• [Directions]: State how many lines in the entries below hold the string "down", and give nothing besides that number.

(Saved data entries)
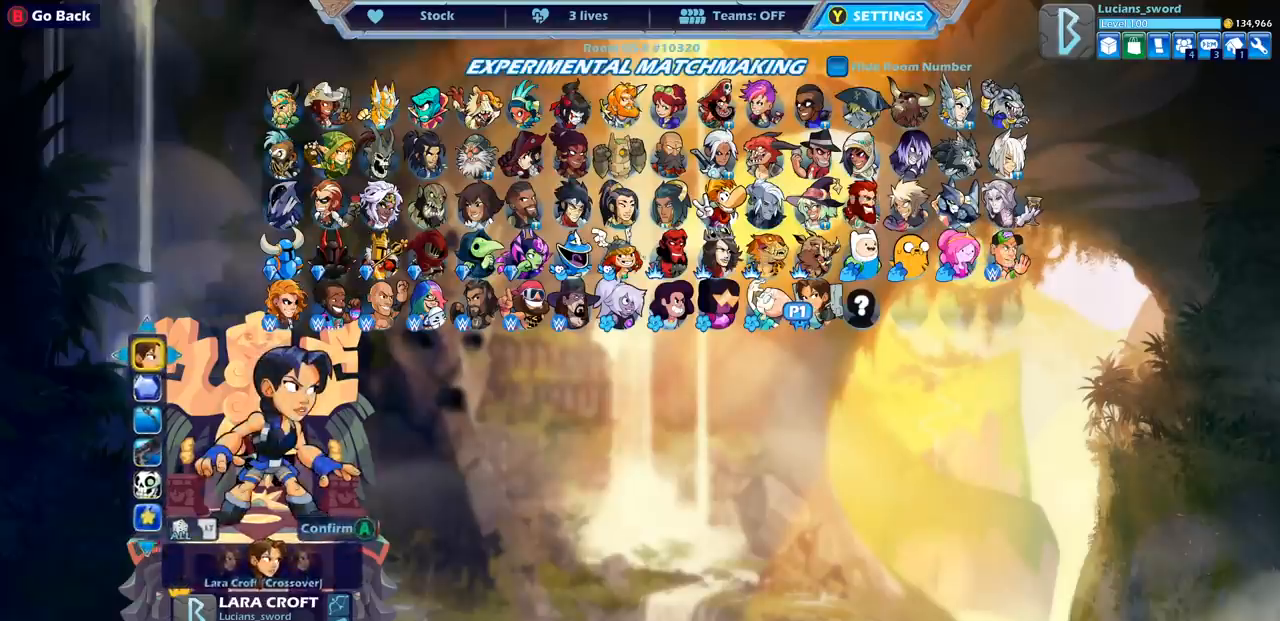
{"buttons": [], "left_stick": "center", "right_stick": "center", "events": []}
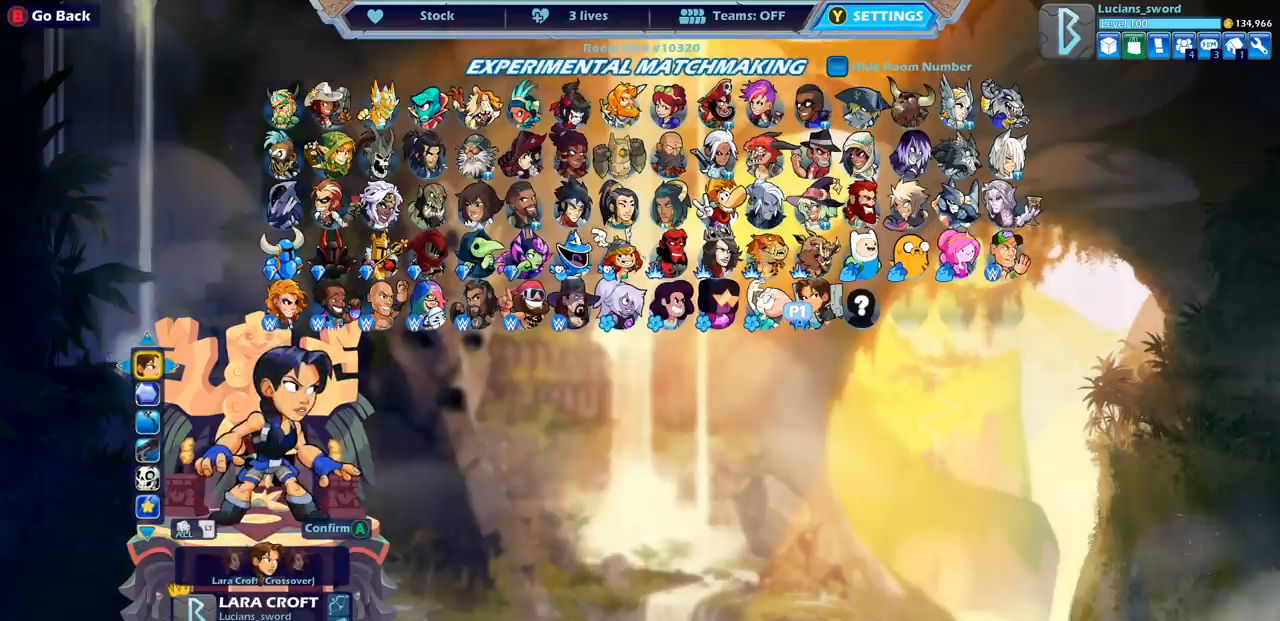
{"buttons": [], "left_stick": "center", "right_stick": "center", "events": [[200, "DPAD_LEFT", "down"], [333, "DPAD_LEFT", "up"]]}
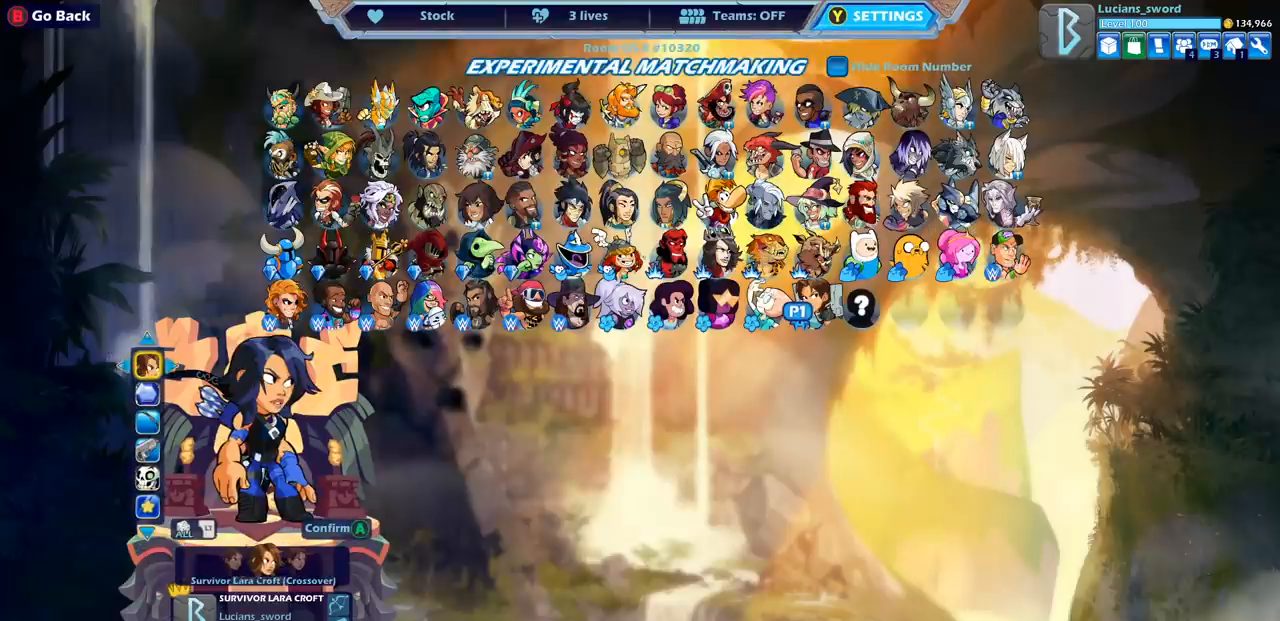
{"buttons": [], "left_stick": "center", "right_stick": "center", "events": []}
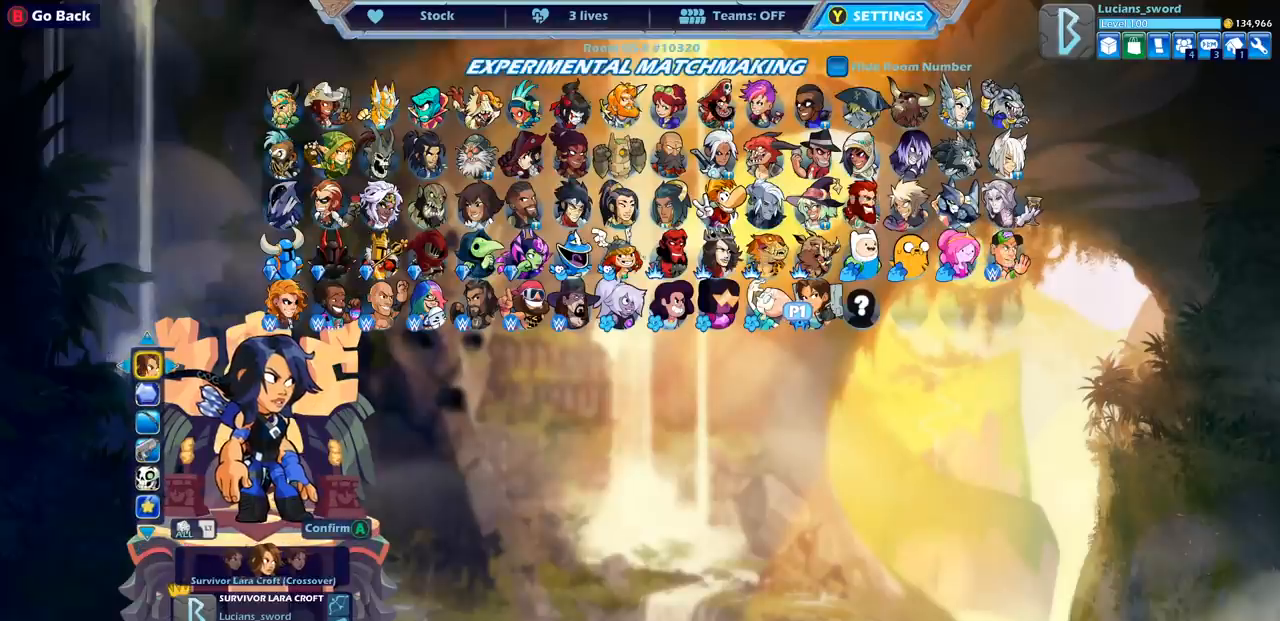
{"buttons": [], "left_stick": "center", "right_stick": "center", "events": []}
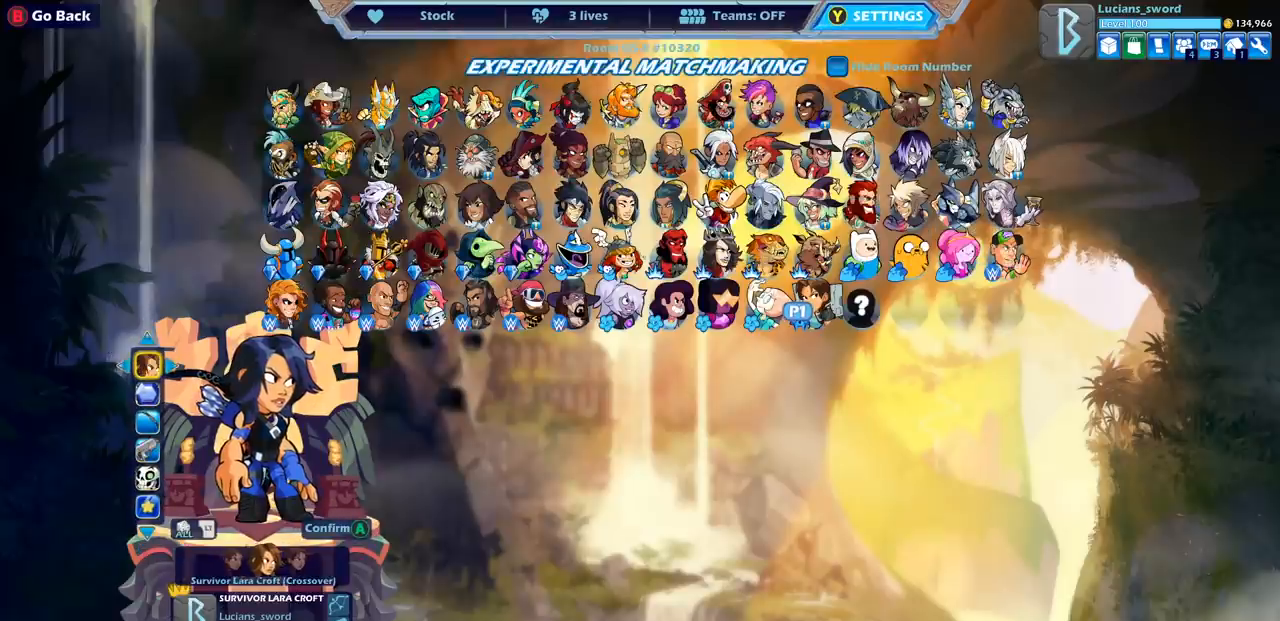
{"buttons": ["DPAD_DOWN"], "left_stick": "center", "right_stick": "center", "events": [[417, "DPAD_DOWN", "down"]]}
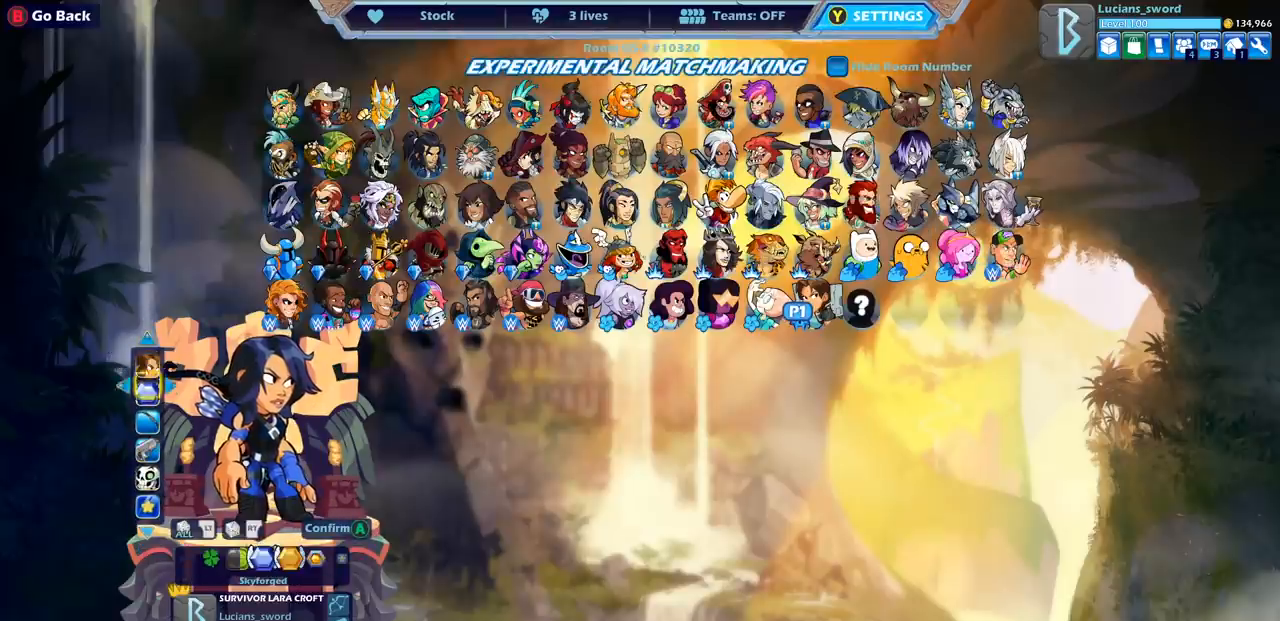
{"buttons": ["DPAD_DOWN"], "left_stick": "center", "right_stick": "center", "events": [[33, "DPAD_DOWN", "up"], [433, "DPAD_DOWN", "down"]]}
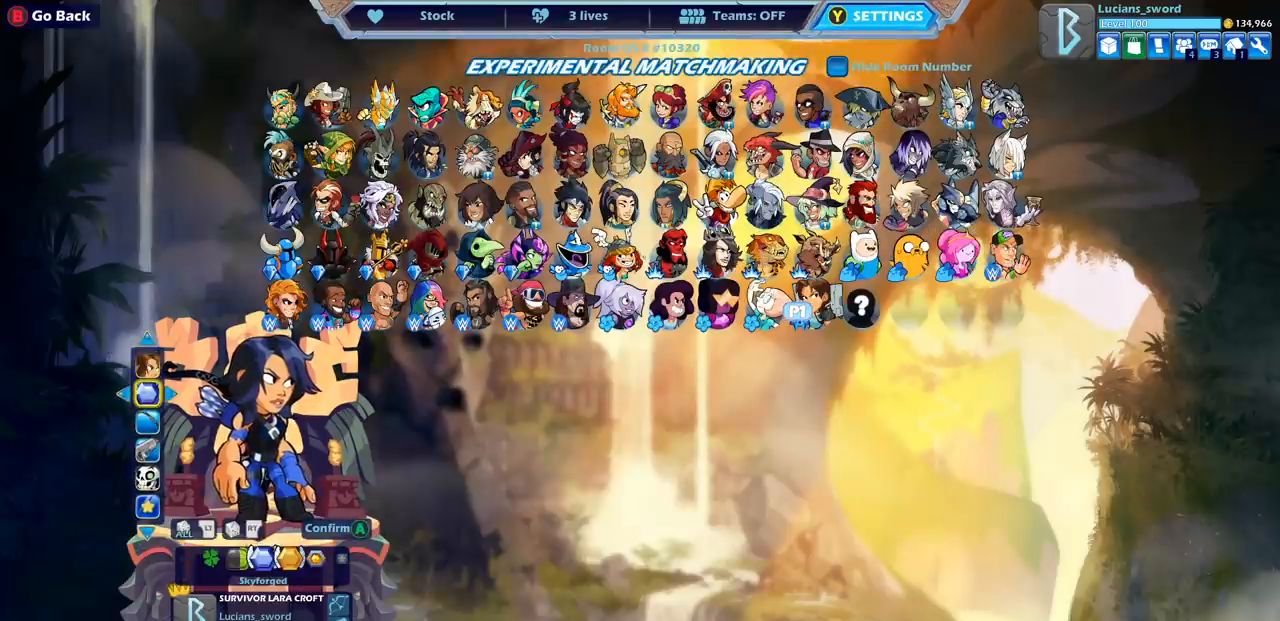
{"buttons": ["DPAD_LEFT"], "left_stick": "center", "right_stick": "center", "events": [[50, "DPAD_DOWN", "up"], [483, "DPAD_LEFT", "down"]]}
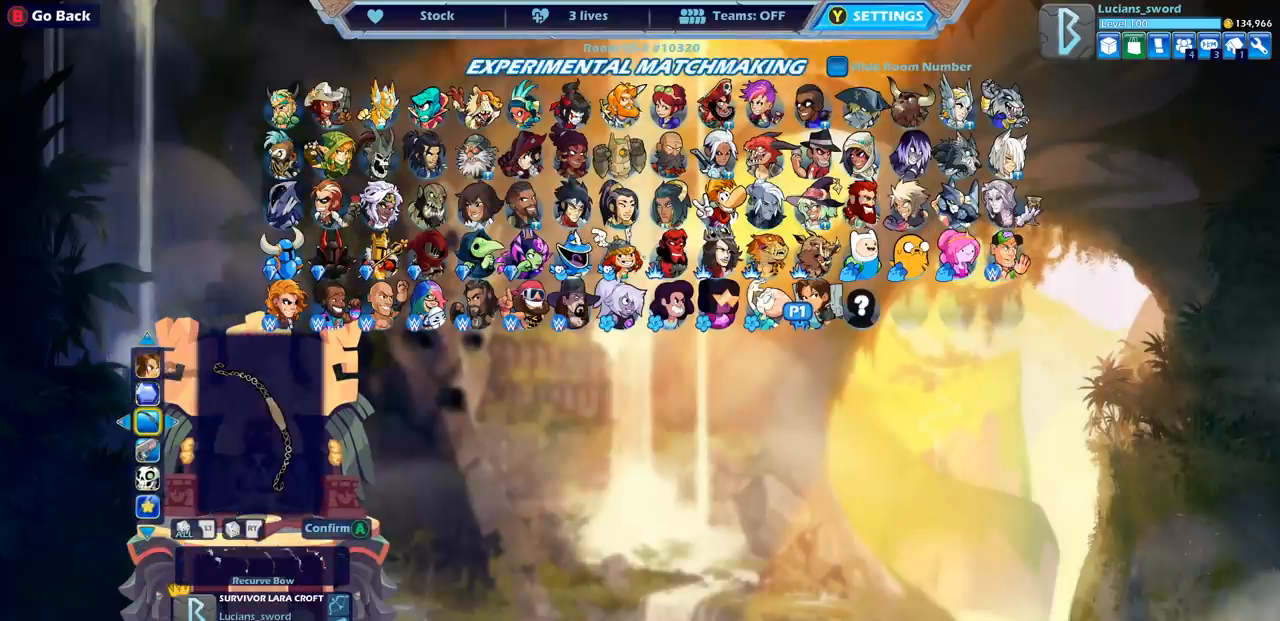
{"buttons": ["DPAD_LEFT"], "left_stick": "center", "right_stick": "center", "events": [[83, "DPAD_LEFT", "up"], [267, "DPAD_LEFT", "down"], [367, "DPAD_LEFT", "up"], [483, "DPAD_LEFT", "down"]]}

• [Solution to this task]: 5